Let Me Be Frank With You
- Hardcover jacket, Ecco Press, 2014
- Author: Richard Ford
- Language: English
- Publisher: Ecco
- Publication date: November 4, 2014
- Publication place: United States
- Media type: Print (Hardcover)
- Pages: 256 p.
- ISBN: 9780061692062 (first edition)
- OCLC: 870564130
- Preceded by: Canada (novel)
- Followed by: Between Them: Remembering My Parents

= Let Me Be Frank With You =

2014 novel by Richard Ford

Let Me Be Frank With You (2014) by Richard Ford, is the sequel to The Lay of the Land (2006) and the fourth in a series of five books of fiction that features protagonist and narrator Frank Bascombe.

==Background==
Before the publication of Let Me Be Frank With You, Ford had written three novels with Frank Bascombe as the focal point. Ford referred to these three books as "The Bascombe Novels." The Lay of the Land (2006), the third novel about Frank Bascombe was –as Ford let it be known at the time of its publication– the last book in the series.

But in April 2013, Ford read from a new Frank Bascombe story without revealing to the audience if it was —or was not— part of a longer work. By 2014, though, it was confirmed that the story was to appear in the book Let Me Be Frank With You, to be published during November of that year.

As Richard Ford himself has written: “The book in question, Let Me Be Frank With You, is not a Frank Bascombe novel, but four, longish Frank Bascombe stories, set in the fictive aftermath of Hurricane Sandy, the terrible storm that wrecked so much of life on the mid-Atlantic seaboard in the United States, in early autumn, 2012. Why I went back to Frank after I swore I wouldn’t has largely to do with circumstance, desuetude (mine) and forgetfulness – the reasons many of us do many important things.”

The sequel to Let Me Be Frank With You is the novel Be Mine, published in 2023.

==Synopsis==
Let Me Be Frank With You is a work consisting of four interconnected novellas (or "long stories" as Ford prefers to call them) all narrated by Frank Bascombe: These four stories appear in the following sequence:

- I'm Here
- Everything Could Be Worse
- The New Normal
- Deaths of Others

By the time this book was published in 2014, readers were well-acquainted with Ford’s “signature character”, who first appeared in 1986’s The Sportswriter. Now thirty years later, Frank is 68 and married for a second time.
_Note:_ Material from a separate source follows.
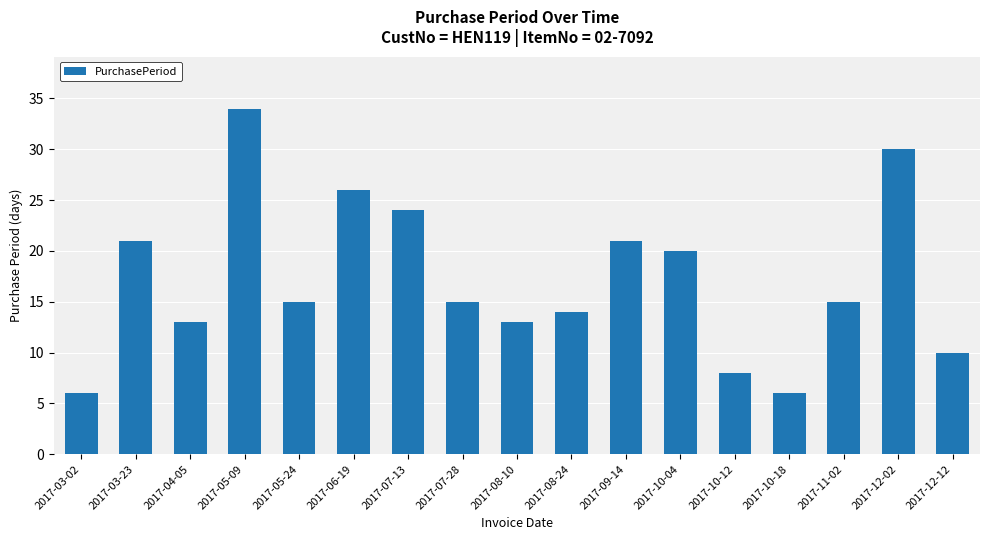

Does the chart contain stacked bars?

No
In an interview with Ford, Deborah Treisman clearly describes the trajectory of this fourth Bascombe book: “Each of the four novellas in Let Me Be Frank with You revolves around a different event: in the first, Frank goes to see his former house, which has been demolished by Hurricane Sandy; in the second, he is visited by a former occupant of his current house who has a tragic story to tell; in the third, he goes to visit his ex-wife, Ann, who is suffering from Parkinson’s in an “extended-care facility”; in the final piece, he visits a dying old friend, who chooses to confess a past betrayal. In all four, Frank is forced to reflect on some element of the past.”

==Reception==
Let Me Be Frank With You was a finalist for the 2015 Pulitzer Prize for Fiction. It did not win the prize, but the Pulitzer selection committee praised the book for its "unflinching series of narratives, set in the aftermath of Hurricane Sandy, insightfully portraying a society in decline."

Writing for The New York Times upon publication (November 2014), their reviewer Jonathan Miles pointed out that Let Me Be Frank With You continues “one of the more essential stories in contemporary American fiction: Frank Bascombe’s life and times,” although “structurally and tonally, it has less of the dense plenitude of its forebears, and for this and other reasons it feels like an outlier in the Bascombe canon.”

Booklist described Ford’s latest in the Bascombe series in glowing terms: “incisively frank, forensically observant, and covertly tender.”

In their review, BookBrowse first took note of the three previous novels in the series: “In his trio of world-acclaimed novels portraying the life of an entire American generation, Richard Ford has imagined one of the most indelible and widely discussed characters in modern literature, Frank Bascombe.” Then they described this new work, writing that:
“In four richly luminous narratives, Bascombe (and Ford) attempts to reconcile, interpret and console a world undone by calamity. It is a moving and wondrous and extremely funny odyssey through the America we live in at this moment […] Ford is here again working with the maturity and brilliance of a writer at the absolute height of his powers.”